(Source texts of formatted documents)
- Opening Delimiter -

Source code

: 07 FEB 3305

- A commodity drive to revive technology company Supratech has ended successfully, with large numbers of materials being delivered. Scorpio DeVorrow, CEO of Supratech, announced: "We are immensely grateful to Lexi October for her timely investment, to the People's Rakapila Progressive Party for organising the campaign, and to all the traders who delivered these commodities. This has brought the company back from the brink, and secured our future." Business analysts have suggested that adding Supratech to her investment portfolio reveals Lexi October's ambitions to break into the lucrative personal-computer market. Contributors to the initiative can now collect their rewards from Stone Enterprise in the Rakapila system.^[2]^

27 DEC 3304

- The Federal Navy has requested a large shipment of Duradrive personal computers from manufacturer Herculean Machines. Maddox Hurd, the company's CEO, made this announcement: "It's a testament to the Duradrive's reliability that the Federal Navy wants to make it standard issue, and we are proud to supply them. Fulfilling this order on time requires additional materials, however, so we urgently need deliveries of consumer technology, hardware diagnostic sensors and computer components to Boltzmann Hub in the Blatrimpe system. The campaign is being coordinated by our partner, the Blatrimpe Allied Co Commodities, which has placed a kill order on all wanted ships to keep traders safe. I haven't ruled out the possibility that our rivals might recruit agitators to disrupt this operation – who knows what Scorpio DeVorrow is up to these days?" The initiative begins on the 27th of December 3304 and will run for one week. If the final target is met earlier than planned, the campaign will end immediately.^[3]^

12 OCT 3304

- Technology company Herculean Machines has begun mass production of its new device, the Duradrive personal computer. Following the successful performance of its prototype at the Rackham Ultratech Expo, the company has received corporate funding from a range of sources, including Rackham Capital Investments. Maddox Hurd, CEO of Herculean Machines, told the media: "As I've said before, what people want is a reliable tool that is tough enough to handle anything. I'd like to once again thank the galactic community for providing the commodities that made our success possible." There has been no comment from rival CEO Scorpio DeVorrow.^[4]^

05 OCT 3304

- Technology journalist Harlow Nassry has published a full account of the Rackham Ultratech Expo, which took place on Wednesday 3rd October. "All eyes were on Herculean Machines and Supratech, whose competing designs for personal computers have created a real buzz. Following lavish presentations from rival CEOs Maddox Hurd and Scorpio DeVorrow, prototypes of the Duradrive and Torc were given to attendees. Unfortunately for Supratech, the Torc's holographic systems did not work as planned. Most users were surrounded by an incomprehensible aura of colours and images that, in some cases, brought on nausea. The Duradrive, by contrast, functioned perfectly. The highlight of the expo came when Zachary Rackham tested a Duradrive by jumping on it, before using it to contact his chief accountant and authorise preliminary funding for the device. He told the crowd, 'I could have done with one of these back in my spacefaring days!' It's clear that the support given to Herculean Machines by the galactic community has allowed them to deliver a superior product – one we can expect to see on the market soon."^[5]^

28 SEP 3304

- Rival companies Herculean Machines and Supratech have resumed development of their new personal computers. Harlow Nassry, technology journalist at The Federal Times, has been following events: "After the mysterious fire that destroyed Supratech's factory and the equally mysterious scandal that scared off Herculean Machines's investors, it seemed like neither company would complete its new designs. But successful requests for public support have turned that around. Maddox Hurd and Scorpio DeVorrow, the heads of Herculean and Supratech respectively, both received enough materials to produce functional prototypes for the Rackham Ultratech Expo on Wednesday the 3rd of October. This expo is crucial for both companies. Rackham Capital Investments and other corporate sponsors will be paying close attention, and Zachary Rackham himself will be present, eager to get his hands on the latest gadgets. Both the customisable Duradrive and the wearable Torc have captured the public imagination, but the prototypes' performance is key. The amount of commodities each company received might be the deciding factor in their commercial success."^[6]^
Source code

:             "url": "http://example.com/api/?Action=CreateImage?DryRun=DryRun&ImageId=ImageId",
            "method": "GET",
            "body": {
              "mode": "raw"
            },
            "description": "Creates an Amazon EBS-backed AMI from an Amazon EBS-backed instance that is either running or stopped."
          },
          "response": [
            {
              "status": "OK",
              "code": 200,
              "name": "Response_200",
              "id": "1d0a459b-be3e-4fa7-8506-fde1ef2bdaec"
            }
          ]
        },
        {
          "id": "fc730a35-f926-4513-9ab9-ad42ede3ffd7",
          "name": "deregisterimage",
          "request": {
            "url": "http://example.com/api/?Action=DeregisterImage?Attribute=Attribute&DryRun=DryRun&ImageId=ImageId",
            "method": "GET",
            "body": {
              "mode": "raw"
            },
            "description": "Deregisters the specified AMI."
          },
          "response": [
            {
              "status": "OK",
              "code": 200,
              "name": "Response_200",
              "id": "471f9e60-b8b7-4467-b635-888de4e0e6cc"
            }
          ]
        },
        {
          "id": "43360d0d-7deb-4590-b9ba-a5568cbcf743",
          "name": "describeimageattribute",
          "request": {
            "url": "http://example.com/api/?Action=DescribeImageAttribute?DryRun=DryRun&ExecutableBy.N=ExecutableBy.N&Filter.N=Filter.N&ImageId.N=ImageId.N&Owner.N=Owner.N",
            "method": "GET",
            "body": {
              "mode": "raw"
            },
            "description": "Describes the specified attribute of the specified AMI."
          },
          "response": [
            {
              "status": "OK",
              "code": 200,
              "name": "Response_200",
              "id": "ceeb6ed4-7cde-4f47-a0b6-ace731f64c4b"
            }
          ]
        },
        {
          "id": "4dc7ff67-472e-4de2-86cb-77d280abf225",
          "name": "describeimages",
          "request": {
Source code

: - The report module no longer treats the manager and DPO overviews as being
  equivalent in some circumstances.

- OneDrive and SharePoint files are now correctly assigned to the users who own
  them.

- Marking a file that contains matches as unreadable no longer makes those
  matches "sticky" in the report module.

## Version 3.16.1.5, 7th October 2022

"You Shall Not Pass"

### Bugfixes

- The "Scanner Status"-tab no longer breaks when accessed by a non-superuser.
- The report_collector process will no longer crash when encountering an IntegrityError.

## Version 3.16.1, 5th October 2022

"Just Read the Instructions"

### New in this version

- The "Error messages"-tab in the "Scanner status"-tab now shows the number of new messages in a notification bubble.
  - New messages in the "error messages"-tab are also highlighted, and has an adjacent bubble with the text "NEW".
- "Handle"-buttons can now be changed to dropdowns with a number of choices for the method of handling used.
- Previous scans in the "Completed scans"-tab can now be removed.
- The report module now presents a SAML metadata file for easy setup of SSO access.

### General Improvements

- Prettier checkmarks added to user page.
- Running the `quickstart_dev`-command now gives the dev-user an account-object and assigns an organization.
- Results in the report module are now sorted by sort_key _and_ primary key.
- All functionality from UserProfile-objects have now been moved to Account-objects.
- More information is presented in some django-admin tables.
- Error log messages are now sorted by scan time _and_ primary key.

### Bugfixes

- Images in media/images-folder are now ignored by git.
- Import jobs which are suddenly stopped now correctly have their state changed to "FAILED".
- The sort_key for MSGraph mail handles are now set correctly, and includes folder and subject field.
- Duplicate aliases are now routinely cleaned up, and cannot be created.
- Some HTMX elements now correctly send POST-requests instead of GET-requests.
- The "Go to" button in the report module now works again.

- Closing Delimiter -

Rewrite the lines above with each occurrence of "Supratech" replaced by "Omnitech". Leave everything else unchanged.

REPLY —
Source code

: 07 FEB 3305

- A commodity drive to revive technology company Omnitech has ended successfully, with large numbers of materials being delivered. Scorpio DeVorrow, CEO of Omnitech, announced: "We are immensely grateful to Lexi October for her timely investment, to the People's Rakapila Progressive Party for organising the campaign, and to all the traders who delivered these commodities. This has brought the company back from the brink, and secured our future." Business analysts have suggested that adding Omnitech to her investment portfolio reveals Lexi October's ambitions to break into the lucrative personal-computer market. Contributors to the initiative can now collect their rewards from Stone Enterprise in the Rakapila system.^[2]^

27 DEC 3304

- The Federal Navy has requested a large shipment of Duradrive personal computers from manufacturer Herculean Machines. Maddox Hurd, the company's CEO, made this announcement: "It's a testament to the Duradrive's reliability that the Federal Navy wants to make it standard issue, and we are proud to supply them. Fulfilling this order on time requires additional materials, however, so we urgently need deliveries of consumer technology, hardware diagnostic sensors and computer components to Boltzmann Hub in the Blatrimpe system. The campaign is being coordinated by our partner, the Blatrimpe Allied Co Commodities, which has placed a kill order on all wanted ships to keep traders safe. I haven't ruled out the possibility that our rivals might recruit agitators to disrupt this operation – who knows what Scorpio DeVorrow is up to these days?" The initiative begins on the 27th of December 3304 and will run for one week. If the final target is met earlier than planned, the campaign will end immediately.^[3]^

12 OCT 3304

- Technology company Herculean Machines has begun mass production of its new device, the Duradrive personal computer. Following the successful performance of its prototype at the Rackham Ultratech Expo, the company has received corporate funding from a range of sources, including Rackham Capital Investments. Maddox Hurd, CEO of Herculean Machines, told the media: "As I've said before, what people want is a reliable tool that is tough enough to handle anything. I'd like to once again thank the galactic community for providing the commodities that made our success possible." There has been no comment from rival CEO Scorpio DeVorrow.^[4]^

05 OCT 3304

- Technology journalist Harlow Nassry has published a full account of the Rackham Ultratech Expo, which took place on Wednesday 3rd October. "All eyes were on Herculean Machines and Omnitech, whose competing designs for personal computers have created a real buzz. Following lavish presentations from rival CEOs Maddox Hurd and Scorpio DeVorrow, prototypes of the Duradrive and Torc were given to attendees. Unfortunately for Omnitech, the Torc's holographic systems did not work as planned. Most users were surrounded by an incomprehensible aura of colours and images that, in some cases, brought on nausea. The Duradrive, by contrast, functioned perfectly. The highlight of the expo came when Zachary Rackham tested a Duradrive by jumping on it, before using it to contact his chief accountant and authorise preliminary funding for the device. He told the crowd, 'I could have done with one of these back in my spacefaring days!' It's clear that the support given to Herculean Machines by the galactic community has allowed them to deliver a superior product – one we can expect to see on the market soon."^[5]^

28 SEP 3304

- Rival companies Herculean Machines and Omnitech have resumed development of their new personal computers. Harlow Nassry, technology journalist at The Federal Times, has been following events: "After the mysterious fire that destroyed Omnitech's factory and the equally mysterious scandal that scared off Herculean Machines's investors, it seemed like neither company would complete its new designs. But successful requests for public support have turned that around. Maddox Hurd and Scorpio DeVorrow, the heads of Herculean and Omnitech respectively, both received enough materials to produce functional prototypes for the Rackham Ultratech Expo on Wednesday the 3rd of October. This expo is crucial for both companies. Rackham Capital Investments and other corporate sponsors will be paying close attention, and Zachary Rackham himself will be present, eager to get his hands on the latest gadgets. Both the customisable Duradrive and the wearable Torc have captured the public imagination, but the prototypes' performance is key. The amount of commodities each company received might be the deciding factor in their commercial success."^[6]^
Source code

:             "url": "http://example.com/api/?Action=CreateImage?DryRun=DryRun&ImageId=ImageId",
            "method": "GET",
            "body": {
              "mode": "raw"
            },
            "description": "Creates an Amazon EBS-backed AMI from an Amazon EBS-backed instance that is either running or stopped."
          },
          "response": [
            {
              "status": "OK",
              "code": 200,
              "name": "Response_200",
              "id": "1d0a459b-be3e-4fa7-8506-fde1ef2bdaec"
            }
          ]
        },
        {
          "id": "fc730a35-f926-4513-9ab9-ad42ede3ffd7",
          "name": "deregisterimage",
          "request": {
            "url": "http://example.com/api/?Action=DeregisterImage?Attribute=Attribute&DryRun=DryRun&ImageId=ImageId",
            "method": "GET",
            "body": {
              "mode": "raw"
            },
            "description": "Deregisters the specified AMI."
          },
          "response": [
            {
              "status": "OK",
              "code": 200,
              "name": "Response_200",
              "id": "471f9e60-b8b7-4467-b635-888de4e0e6cc"
            }
          ]
        },
        {
          "id": "43360d0d-7deb-4590-b9ba-a5568cbcf743",
          "name": "describeimageattribute",
          "request": {
            "url": "http://example.com/api/?Action=DescribeImageAttribute?DryRun=DryRun&ExecutableBy.N=ExecutableBy.N&Filter.N=Filter.N&ImageId.N=ImageId.N&Owner.N=Owner.N",
            "method": "GET",
            "body": {
              "mode": "raw"
            },
            "description": "Describes the specified attribute of the specified AMI."
          },
          "response": [
            {
              "status": "OK",
              "code": 200,
              "name": "Response_200",
              "id": "ceeb6ed4-7cde-4f47-a0b6-ace731f64c4b"
            }
          ]
        },
        {
          "id": "4dc7ff67-472e-4de2-86cb-77d280abf225",
          "name": "describeimages",
          "request": {
Source code

: - The report module no longer treats the manager and DPO overviews as being
  equivalent in some circumstances.

- OneDrive and SharePoint files are now correctly assigned to the users who own
  them.

- Marking a file that contains matches as unreadable no longer makes those
  matches "sticky" in the report module.

## Version 3.16.1.5, 7th October 2022

"You Shall Not Pass"

### Bugfixes

- The "Scanner Status"-tab no longer breaks when accessed by a non-superuser.
- The report_collector process will no longer crash when encountering an IntegrityError.

## Version 3.16.1, 5th October 2022

"Just Read the Instructions"

### New in this version

- The "Error messages"-tab in the "Scanner status"-tab now shows the number of new messages in a notification bubble.
  - New messages in the "error messages"-tab are also highlighted, and has an adjacent bubble with the text "NEW".
- "Handle"-buttons can now be changed to dropdowns with a number of choices for the method of handling used.
- Previous scans in the "Completed scans"-tab can now be removed.
- The report module now presents a SAML metadata file for easy setup of SSO access.

### General Improvements

- Prettier checkmarks added to user page.
- Running the `quickstart_dev`-command now gives the dev-user an account-object and assigns an organization.
- Results in the report module are now sorted by sort_key _and_ primary key.
- All functionality from UserProfile-objects have now been moved to Account-objects.
- More information is presented in some django-admin tables.
- Error log messages are now sorted by scan time _and_ primary key.

### Bugfixes

- Images in media/images-folder are now ignored by git.
- Import jobs which are suddenly stopped now correctly have their state changed to "FAILED".
- The sort_key for MSGraph mail handles are now set correctly, and includes folder and subject field.
- Duplicate aliases are now routinely cleaned up, and cannot be created.
- Some HTMX elements now correctly send POST-requests instead of GET-requests.
- The "Go to" button in the report module now works again.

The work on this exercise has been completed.